Thomas J. Dodd a fait partie de l’équipe étatsunienne lors du procès de Nuremberg, où vingt responsables du gouvernement de l’Allemagne nazie, dont Göring, Keitel et Speer, ont été jugés par les pays alliés. Initialement, la tâche de cet avocat était simple et ne devait durer que quelques mois. Mais au fur et à mesure que les procédures avancent, le travail de Dodd est particulièrement apprécié, de telle sorte qu’il est nommé procureur en second, soit la seconde plus importante position du tribunal. Tout au long de son aventure qui durera quinze mois, il entretiendra une volumineuse correspondance avec sa femme, restée aux États-Unis. C’est cette correspondance qui est présentée ici, vingt ans après sa mort.

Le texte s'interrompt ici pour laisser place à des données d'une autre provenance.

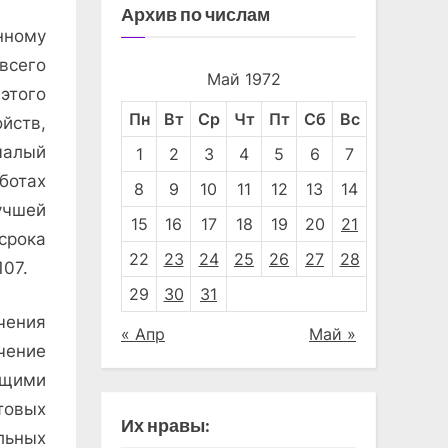
Архив по числам
нному
всего
Май 1972
 этого
Пн
Вт
Ср
Чт
Пт
Сб
Вс
йств,
малый
1
2
3
4
5
6
7
ботах
8
9
10
11
12
13
14
учшей
15
16
17
18
19
20
21
срока
22
23
24
25
26
27
28
107.
29
30
31
чения
« Апр
Май »
ение
ющими
товых
Их нравы:
льных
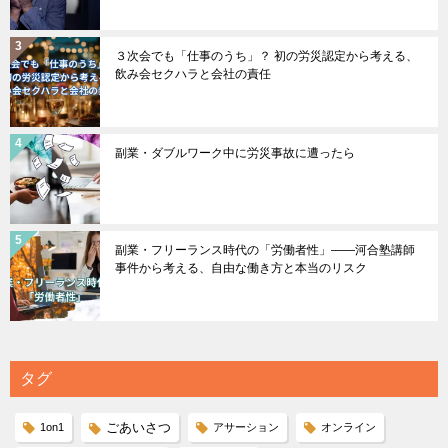
３次会でも「仕事のうち」？ 初の労災認定から考える、
飲み会セクハラと会社の責任
副業・ダブルワーク中に労災事故に遭ったら
副業・フリーランス時代の「労働者性」――河合塾講師
事件から考える、自由な働き方と本当のリスク
タグ
ごあいさつ
1on1
アサーション
オンライン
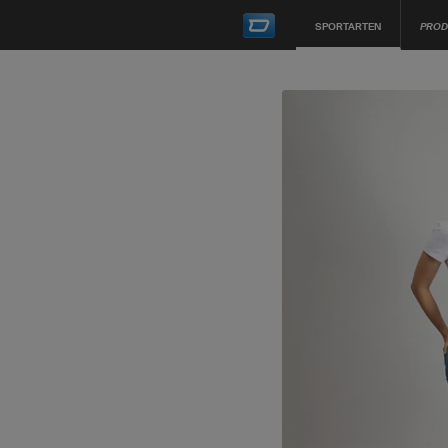
SPORTARTEN
PROD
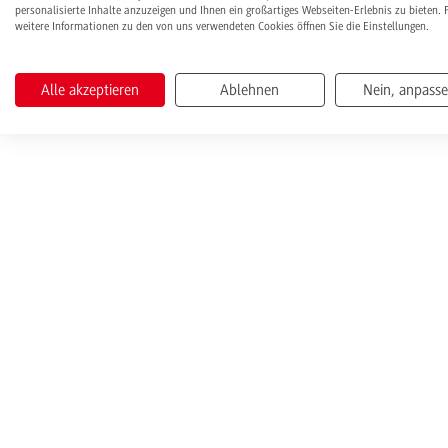
personalisierte Inhalte anzuzeigen und Ihnen ein großartiges Webseiten-Erlebnis zu bieten. 
weitere Informationen zu den von uns verwendeten Cookies öffnen Sie die Einstellungen.
Alle akzeptieren
Ablehnen
Nein, anpass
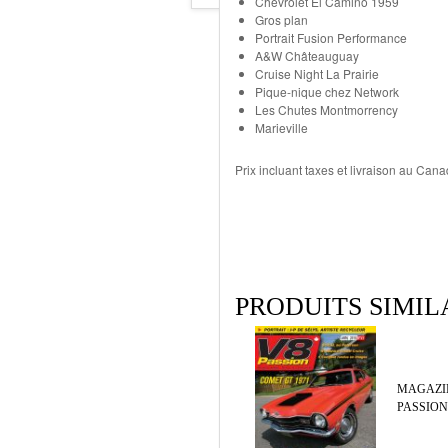
Chevrolet El Camino 1959
Gros plan
Portrait Fusion Performance
A&W Châteauguay
Cruise Night La Prairie
Pique-nique chez Network
Les Chutes Montmorrency
Marieville
Prix incluant taxes et livraison au Can
PRODUITS SIMIL
MAGAZI
PASSION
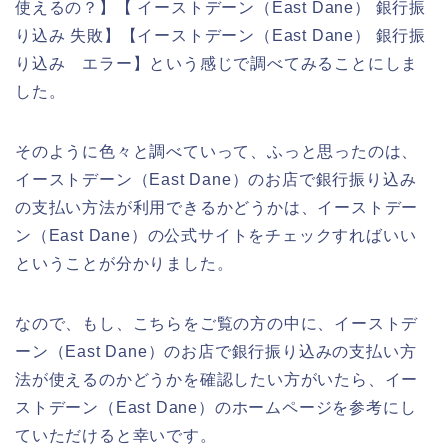
使えるの？】【 イーストデーン（East Dane） 銀行振
り込み 失敗】【イーストデーン（East Dane） 銀行振
り込み エラー】という感じで調べてみることにしま
した。
そのように色々と調べていって、ふっと思ったのは、
イーストデーン（East Dane）のお店で銀行振り込み
の支払い方法が利用できるかどうかは、イーストデー
ン（East Dane）の公式サイトをチェックすればいい
ということが分かりました。
なので、もし、こちらをご覧の方の中に、イーストデ
ーン（East Dane）のお店で銀行振り込みの支払い方
法が使えるのかどうかを確認したい方がいたら、イー
ストデーン（East Dane）のホームページを参考にし
ていただけると幸いです。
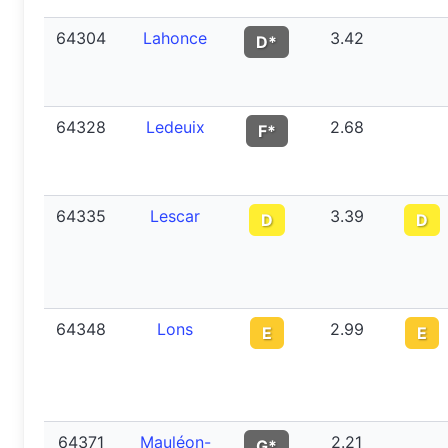
64304
Lahonce
3.42
D*
64328
Ledeuix
2.68
F*
64335
Lescar
3.39
D
D
64348
Lons
2.99
E
E
64371
Mauléon-
2.21
G*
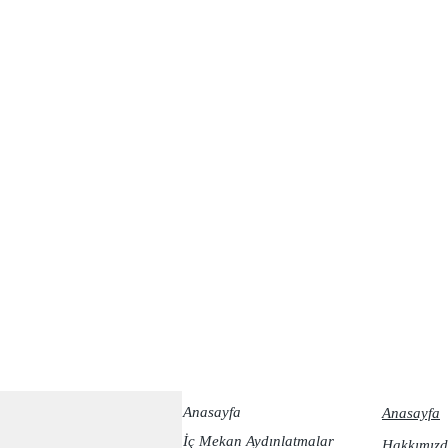
Anasayfa
Anasayfa
İç Mekan Aydınlatmalar
Hakkımızd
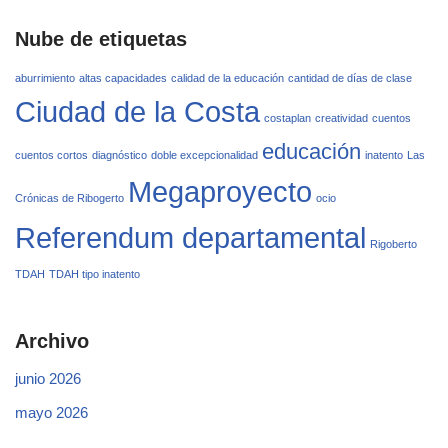
Nube de etiquetas
aburrimiento
altas capacidades
calidad de la educación
cantidad de días de clase
Ciudad de la Costa
costaplan
creatividad
cuentos
educación
cuentos cortos
diagnóstico
doble excepcionalidad
inatento
Las
Megaproyecto
Crónicas de Ribogerto
ocio
Referendum departamental
Rigoberto
TDAH
TDAH tipo inatento
Archivo
junio 2026
mayo 2026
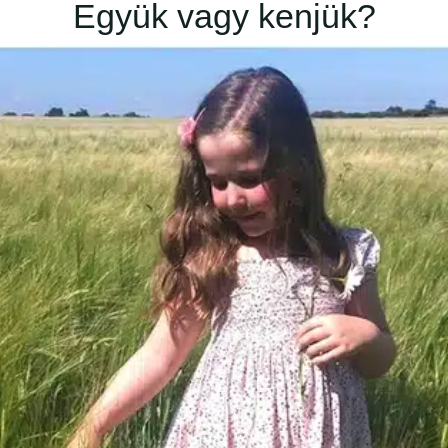
Együk vagy kenjük?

L’avocat y décrit la propension maladive qu’ont les militaires étatsuniens à la paperasserie, au point où il s’étonne que pareille organisation ait pu remporter une guerre. Il constate la manie qu’ont les Russes à vouloir étirer les procédures et les soupçonne de souhaiter profiter du luxe inhérent à l’événement pendant lequel les personnes impliquées sont logées et ont accès à du savon et à de l’eau chaude. Il y exprime son inconfort à entendre les avocats russes accuser les nazis de crimes aussi crapuleux que les leurs. De leur côté, les Anglais paraissent totalement désintéressés tandis que les membres de l’équipe de France sont plus occupés à se chamailler entre eux qu’à participer au procès.
À travers ces lettres, on découvre un procès qui, au dire de Walter Cronkite, journaliste de la United Press qui couvrit l’événement, aurait facilement pu sombrer dans un chaos inextricable si ce n’avait été du professionnalisme de Thomas J. Dodd. On apprend aussi à connaître un individu qui a su garder une saine distance émotionnelle avec le procès où il était impliqué. C’est probablement cette distance qui sera perçue comme un professionnalisme et qui lui vaudra sa promotion. Toutefois, dans ses relations avec les personnages qu’il côtoie, il en sera tout autrement. Puisqu’il passera beaucoup de temps entouré des mêmes individus, il en viendra à établir des relations de confiance et d’amitié, parfois même avec les dirigeants nazis pour lesquels il lui arrivera d’avoir des pensées amicales. Si nombre de livres ont été écrits sur cet événement historique, peu ont le mérite de présenter ce qui s’est passé en coulisse comme le font ces Lettres de Nuremberg.